A look at neurofibromatosis

A friend of mine has a disease called neurofibromatosis. She is trying to raise money for surgery. What is this disorder and is it dangerous? I have vaguely heard of it. Once, a man with plenty of skin warts all over his body passed by me and my father said he had neurofibromatosis.

Neurofibromatosis is predominantly a nervous system inherited disorder. In this disorder, the development of the nerve cells is affected. These produce certain changes seen on the body, such as nerve tumours, bone, soft tissue and skin abnormalities.

A person with this disease does not necessarily manifest all the manifestations. Some people have one or two symptoms, others have all of it.

That’s why some patients do not have the disfiguring skin nodules all over the body.

And the skin lesions are not actually warts. They are benign nerve tumours.

But my friend’s parents do not have neurofibromatosis. How is this so if the disorder is inherited?

Although many patients inherit it, researchers have estimated that 30% to 50% of new cases arise through mutation (change) in a person’s genes. And once this gene has mutated, you will get the disease and pass it on to your children.

There are two types: Neurofibromatosis type 1 (NF1) and Neurofibromatosis type 2 (NF2). NF1 is more common.

Is neurofibromatosis common? How come I’ve never heard of it?

Around the world, NF-1 occurs in every one out of 2,500 to 3,300 people. NF-2 occurs in every one out of 50,000-120,000 people. All races are affected equally. Men get it as often as women.

How do I know if someone has neurofibromatosis?

A patient is usually born quite normal. Then in the first three years of his/her life, café au lait macules develop on the skin. These look like flat brownish spots which are irregularly shaped.

A child who has five or more of these spots that are greater than ½ cm in diameter is said to be very likely to have neurofibromatosis.

If you are an adult and you have six of these spots of more than 1.5cm in diameter, then you should go to your doctor.

(It is normal for people to have one or two of these spots, but not too many.)

The patient can have other skin manifestations like freckles on the armpits and the area around the groin. Sometimes, hair grows even more copiously in some regions of the body. (This is called hypertrichosis.) This is not good because the freckles and hair often overlay tumours underneath.

But the most obvious and widely talked skin changes come from the tumours called neurofibromas.

But these skin changes won’t really hurt you, right? The danger is in the tumours.

There may also be bone changes, like bowing and bending of the long bones and the bones of your cheeks and eye sockets. Sometimes these bony changes on your face can push your eyeballs out! The spine may be mildly curved sideways.
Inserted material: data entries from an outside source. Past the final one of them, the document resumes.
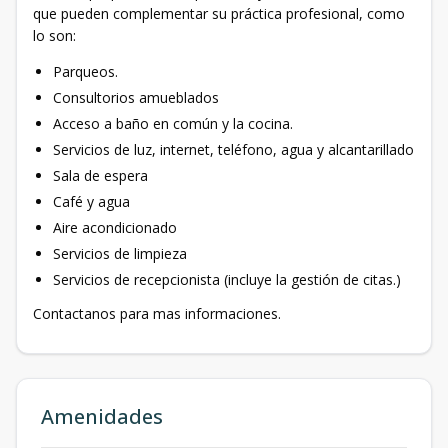
que pueden complementar su práctica profesional, como
lo son:
Parqueos.
Consultorios amueblados
Acceso a baño en común y la cocina.
Servicios de luz, internet, teléfono, agua y alcantarillado
Sala de espera
Café y agua
Aire acondicionado
Servicios de limpieza
Servicios de recepcionista (incluye la gestión de citas.)
Contactanos para mas informaciones.
Amenidades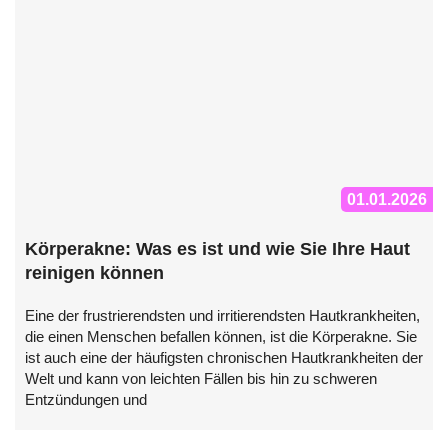
01.01.2026
Körperakne: Was es ist und wie Sie Ihre Haut
reinigen können
Eine der frustrierendsten und irritierendsten Hautkrankheiten,
die einen Menschen befallen können, ist die Körperakne. Sie
ist auch eine der häufigsten chronischen Hautkrankheiten der
Welt und kann von leichten Fällen bis hin zu schweren
Entzündungen und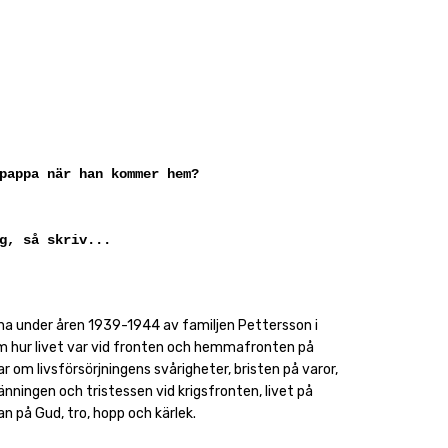
pappa när han kommer hem?
g, så skriv...
vna under åren 1939-1944 av familjen Pettersson i
m hur livet var vid fronten och hemmafronten på
r om livsförsörjningens svårigheter, bristen på varor,
nningen och tristessen vid krigsfronten, livet på
n på Gud, tro, hopp och kärlek.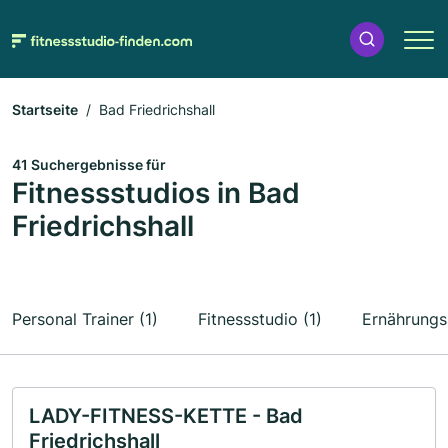
Startseite
Bad Friedrichshall
41 Suchergebnisse für
Fitnessstudios in Bad
Friedrichshall
Personal Trainer (1)
Fitnessstudio (1)
Ernährungs
LADY-FITNESS-KETTE - Bad
Friedrichshall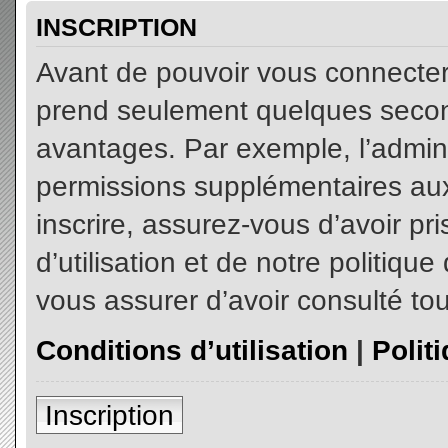
INSCRIPTION
Avant de pouvoir vous connecter, 
prend seulement quelques secon
avantages. Par exemple, l’admin
permissions supplémentaires aux 
inscrire, assurez-vous d’avoir p
d’utilisation et de notre politiqu
vous assurer d’avoir consulté tou
Conditions d’utilisation
|
Polit
Inscription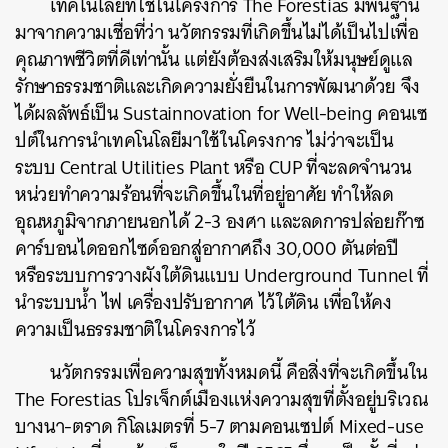
เทคโนโลยีที่ใช้ในโครงการ The Forestias มีพื้นฐาน
มาจากความเชื่อที่ว่า นวัตกรรมที่เกิดขึ้นไม่ได้เป็นไปเพื่อ
คุณภาพชีวิตที่ดีเท่านั้น แต่ยังต้องส่งเสริมให้มนุษย์ดูแล
รักษาธรรมชาติและเกิดความยั่งยืนในการพัฒนาด้วย จึง
ได้ผลลัพธ์เป็น Sustainnovation for Well-being คอนเซ
ปต์ในการนำเทคโนโลยีมาใช้ในโครงการ ไม่ว่าจะเป็น
ระบบ Central Utilities Plant หรือ CUP ที่จะลดจำนวน
หน่วยทำความร้อนที่จะเกิดขึ้นในที่อยู่อาศัย ทำให้ลด
อุณหภูมิจากภายนอกได้ 2-3 องศา และลดการปล่อยก๊าซ
คาร์บอนไดออกไซด์ออกสู่อากาศถึง 30,000 ตันต่อปี
หรือระบบการวางผังใต้ดินแบบ Underground Tunnel ที่
นำระบบน้ำ ไฟ เครื่องปรับอากาศ ไว้ใต้ดิน เพื่อให้คง
ความเป็นธรรมชาติในโครงการไว้
นวัตกรรมเพื่อความสุขทั้งหมดนี้ คือสิ่งที่จะเกิดขึ้นใน
The Forestias โปรเจ็กต์เมืองแห่งความสุขที่ตั้งอยู่บริเวณ
บางนา-ตราด กิโลเมตรที่ 5-7 ตามคอนเซปต์ Mixed-use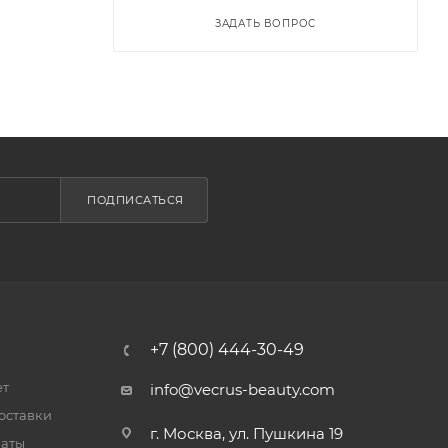
ЗАДАТЬ ВОПРОС
ПОДПИСАТЬСЯ
+7 (800) 444-30-49
ет
info@vecrus-beauty.com
оставки
г. Москва, ул. Пушкина 19
латы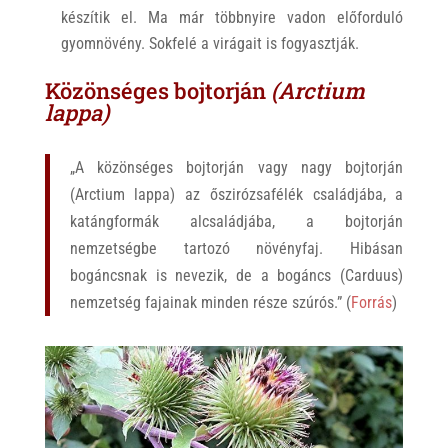
készítik el. Ma már többnyire vadon előforduló
gyomnövény. Sokfelé a virágait is fogyasztják.
Közönséges bojtorján
(Arctium
lappa)
„A közönséges bojtorján vagy nagy bojtorján
(Arctium lappa) az őszirózsafélék családjába, a
katángformák alcsaládjába, a bojtorján
nemzetségbe tartozó növényfaj. Hibásan
bogáncsnak is nevezik, de a bogáncs (Carduus)
nemzetség fajainak minden része szúrós.” (
Forrás
)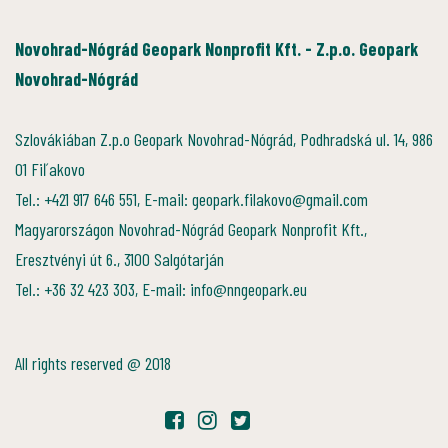
Novohrad-Nógrád Geopark Nonprofit Kft. - Z.p.o. Geopark
Novohrad-Nógrád
Szlovákiában Z.p.o Geopark Novohrad-Nógrád, Podhradská ul. 14, 986
01 Fiľakovo
Tel.: +421 917 646 551, E-mail: geopark.filakovo@gmail.com
Magyarországon Novohrad-Nógrád Geopark Nonprofit Kft.,
Eresztvényi út 6., 3100 Salgótarján
Tel.: +36 32 423 303, E-mail: info@nngeopark.eu
All rights reserved @ 2018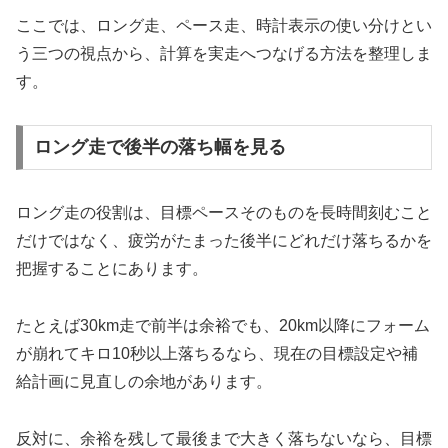
ここでは、ロング走、ペース走、時計表示の使い分けとい
う三つの視点から、計算を実走へつなげる方法を整理しま
す。
ロング走で後半の落ち幅を見る
ロング走の役割は、目標ペースそのものを長時間刻むこと
だけではなく、疲労がたまった後半にどれだけ落ちるかを
把握することにあります。
たとえば30km走で前半は余裕でも、20km以降にフォーム
が崩れてキロ10秒以上落ちるなら、現在の目標設定や補
給計画に見直しの余地があります。
反対に、余裕を残して最後まで大きく落ちないなら、目標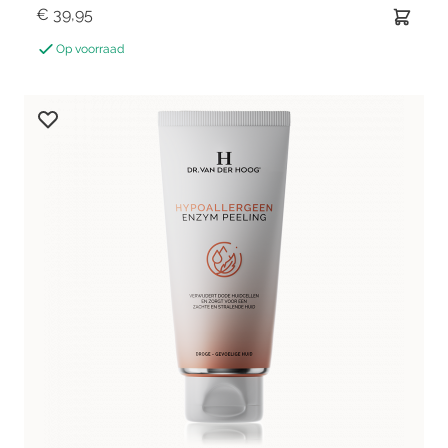
€ 39,95
Op voorraad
But you are right, the greatest danger comes from the tumours. In NF-1, there are benign tumours called neurofibromas (translation: fibrous tumour of a nerve). These are benign, not cancerous. They can develop at any point along a nerve.
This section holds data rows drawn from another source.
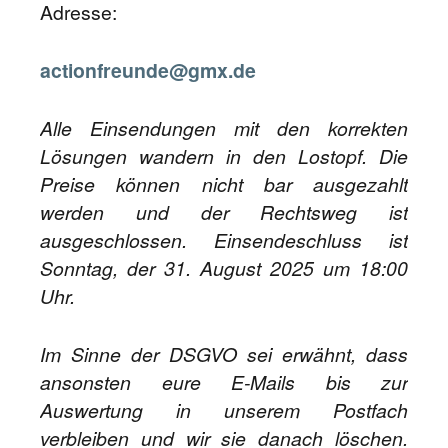
Adresse:
actionfreunde@gmx.de
Alle Einsendungen mit den korrekten
Lösungen wandern in den Lostopf. Die
Preise können nicht bar ausgezahlt
werden und der Rechtsweg ist
ausgeschlossen. Einsendeschluss ist
Sonntag, der 31. August 2025 um 18:00
Uhr.
Im Sinne der DSGVO sei erwähnt, dass
ansonsten eure E-Mails bis zur
Auswertung in unserem Postfach
verbleiben und wir sie danach löschen.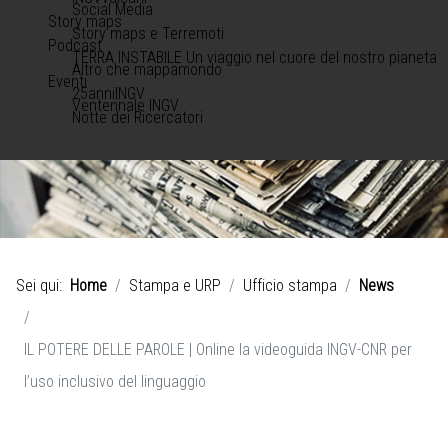
Social Media
Story maps
Story maps e Terremoti
Podcast
TERRA INSTABILE Un viaggio nel cuore del nostro pianeta
Altro che mappamondo
Eventi
25anniINGV
Ventennale INGV
Notte dei Ricercatori
Sei qui:
Home
Stampa e URP
Ufficio stampa
News
IL POTERE DELLE PAROLE | Online la videoguida INGV-CNR per
l’uso inclusivo del linguaggio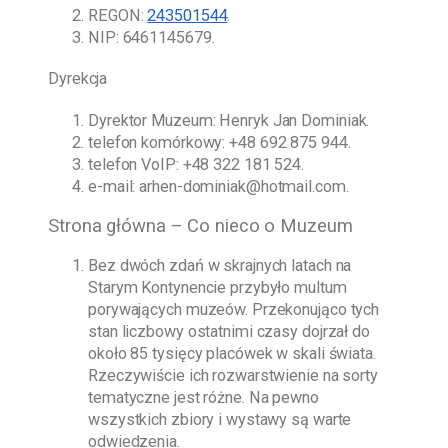
REGON:
243501544
.
NIP: 6461145679.
Dyrekcja
Dyrektor Muzeum:
Henryk Jan Dominiak
.
telefon komórkowy:
+48 692 875 944
.
telefon VoIP:
+48 322 181 524
.
e-mail:
arhen-dominiak@hotmail.com
.
Strona główna – Co nieco o Muzeum
Bez dwóch zdań w skrajnych latach na
Starym Kontynencie przybyło multum
porywających muzeów. Przekonująco tych
stan liczbowy ostatnimi czasy dojrzał do
około 85 tysięcy placówek w skali świata.
Rzeczywiście ich rozwarstwienie na sorty
tematyczne jest różne. Na pewno
wszystkich zbiory i wystawy są warte
odwiedzenia.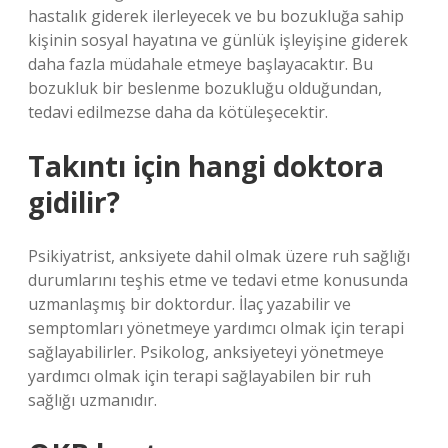
hastalık giderek ilerleyecek ve bu bozukluğa sahip
kişinin sosyal hayatına ve günlük işleyişine giderek
daha fazla müdahale etmeye başlayacaktır. Bu
bozukluk bir beslenme bozukluğu olduğundan,
tedavi edilmezse daha da kötüleşecektir.
Takıntı için hangi doktora
gidilir?
Psikiyatrist, anksiyete dahil olmak üzere ruh sağlığı
durumlarını teşhis etme ve tedavi etme konusunda
uzmanlaşmış bir doktordur. İlaç yazabilir ve
semptomları yönetmeye yardımcı olmak için terapi
sağlayabilirler. Psikolog, anksiyeteyi yönetmeye
yardımcı olmak için terapi sağlayabilen bir ruh
sağlığı uzmanıdır.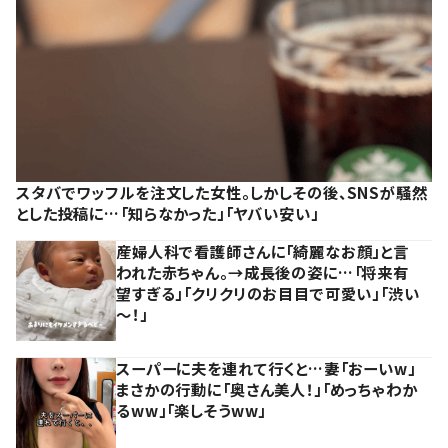
スタバでワッフルを注文した女性。しかしその後、SNSが騒然
とした投稿に…「知らなかった」「ヤバい安い」
産婦人科で看護師さんに「綺麗なお顔」と言
われた赤ちゃん。→成長後の姿に…「将来有
望すぎる」「クリクリのお目目で可愛い」「渋い
～！」
スーパーに夫を連れて行くと…妻「おーいw」
まさかの行動に「奥さん美人！」「めっちゃわか
るww」「楽しそうww」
Unfortunately, some of these neurofibromas protrude upon your skin to appear as brown or skin-coloured nodules which are soft. Have you ever seen someone walking around with lots of nodules covering every part of his body? That is NF-1.
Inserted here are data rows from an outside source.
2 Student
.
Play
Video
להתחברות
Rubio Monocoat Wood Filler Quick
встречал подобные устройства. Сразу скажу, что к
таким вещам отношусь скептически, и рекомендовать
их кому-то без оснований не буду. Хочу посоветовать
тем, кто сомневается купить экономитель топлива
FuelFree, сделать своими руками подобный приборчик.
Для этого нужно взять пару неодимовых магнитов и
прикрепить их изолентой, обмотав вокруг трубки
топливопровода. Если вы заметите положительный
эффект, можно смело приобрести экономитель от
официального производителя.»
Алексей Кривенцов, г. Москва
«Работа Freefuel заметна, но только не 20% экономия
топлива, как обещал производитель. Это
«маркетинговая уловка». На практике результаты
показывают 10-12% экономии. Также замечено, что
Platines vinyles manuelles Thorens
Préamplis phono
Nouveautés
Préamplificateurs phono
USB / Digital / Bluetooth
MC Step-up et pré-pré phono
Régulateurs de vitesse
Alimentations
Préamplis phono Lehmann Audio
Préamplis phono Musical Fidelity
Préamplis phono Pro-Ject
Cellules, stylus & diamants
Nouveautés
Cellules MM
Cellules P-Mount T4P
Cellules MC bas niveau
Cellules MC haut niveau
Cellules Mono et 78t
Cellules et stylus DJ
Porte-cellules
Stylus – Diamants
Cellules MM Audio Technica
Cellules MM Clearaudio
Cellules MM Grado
Some of the other neurofibromas sit on important points on the nerves and cause structural damage.

For example, when the nerve for hearing is involved, you may be partially or fully deaf and have poor body balance. This is particularly common in NF-2.

If a nerve to your eye is involved, you might be blind. So although these tumours are not cancerous, they can be every bit as dangerous depending on where they sit.

These neurofibromas form in late adolescence.

Other benign tumours also occur with greater frequency in these patients. And in 3% to 5 % of cases, these tumours turn malignant.

By the way, many people with neurofibromatosis have below average intelligence, learning disabilities and mental retardation.

Is there any treatment or cure?

Any treatment is aimed at controlling symptoms. Painful or disfiguring tumours on the skin or impinging on the important structures are removed surgically. Nevertheless, these tumours can grow back.

If bone is deformed and causing much pain, it can be mended or supported.

If I have this disease, will I die early?

Most cases are mild and you will live a normal life. But some cases are extremely severe. It all depends on where the tumours sit and whether they will turn malignant.